===== TEXTO CITADO

Estudioso dos processos de configuração de gêneros discursivos no Brasil, o
pesquisador Alex Caldas Simões chama a atenção para alguns nomes relevantes nesse
campo, a começar por Ziraldo, Jaguar, Millôr e todos aqueles que trabalhavam no
Pasquim. Esses seriam os chamados “resistentes”, em função do combate à ditadura e à
censura – que os fez produzir ilustrações mais politizadas e críticas. Havia também uma
preocupação com a arte, que deveria se inspirar em características mais brasileiras. Nessa
época, surgiu, dentro do Pasquim, o Bicho, uma revista de quadrinhos que refletia trabalhos
“não enlatados”, isto é, não importados (SIMÕES, 2010, p.14).

==========

EXERCÍCIO ESCRITO 1
Reescreva a parte da listagem que vai da linha com "scientific name: Spermacoce tetraquetra" até o fim da listagem, trocando "country" por "país" e mantendo todo o resto igual.

===== LINHAS DA LISTAGEM

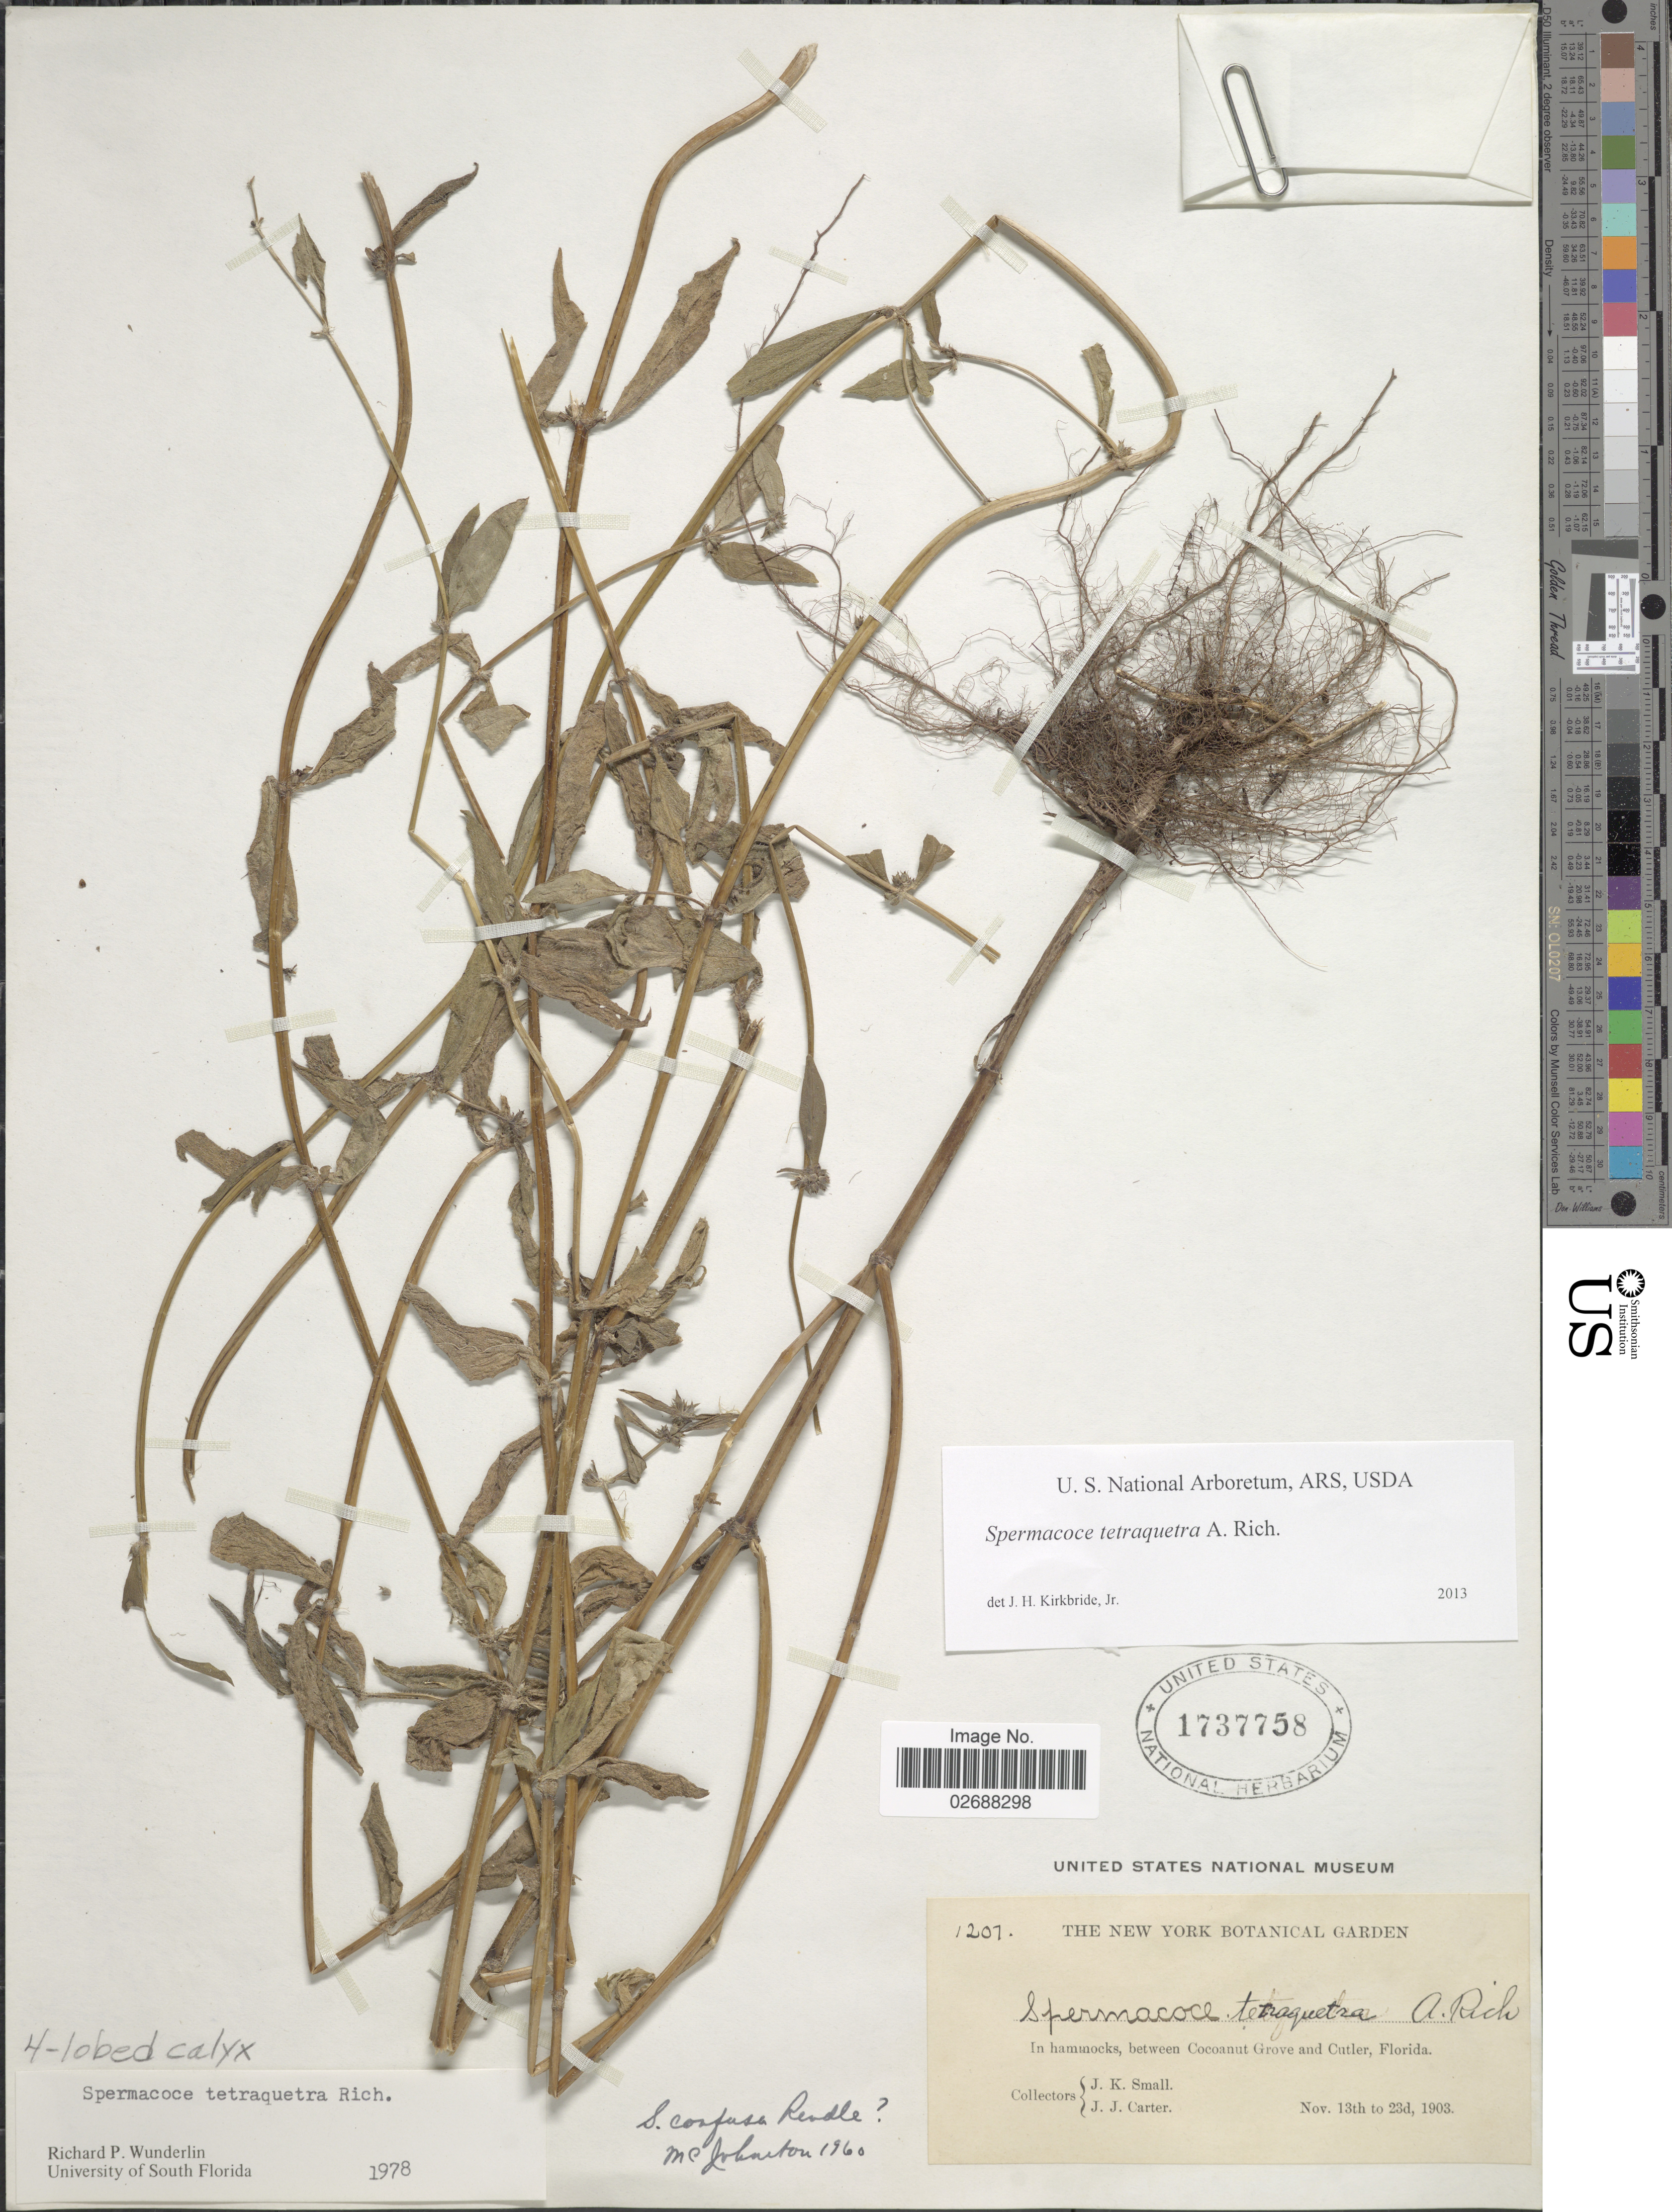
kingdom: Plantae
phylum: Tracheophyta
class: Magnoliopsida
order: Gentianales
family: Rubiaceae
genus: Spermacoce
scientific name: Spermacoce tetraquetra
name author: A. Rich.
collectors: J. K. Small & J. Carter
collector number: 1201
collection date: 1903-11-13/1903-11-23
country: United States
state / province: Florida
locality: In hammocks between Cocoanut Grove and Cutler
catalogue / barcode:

==========

EXERCÍCIO ESCRITO 2
Como fica em inglês esta frase do texto sobre o Pasquim: "Havia também uma preocupação com a arte, que deveria se inspirar em características mais brasileiras."?

RESPOSTA FINAL 1
scientific name: Spermacoce tetraquetra
name author: A. Rich.
collectors: J. K. Small & J. Carter
collector number: 1201
collection date: 1903-11-13/1903-11-23
país: United States
state / province: Florida
locality: In hammocks between Cocoanut Grove and Cutler
catalogue / barcode:

RESPOSTA FINAL 2
There was also a concern with art, which was supposed to draw its inspiration from more Brazilian characteristics.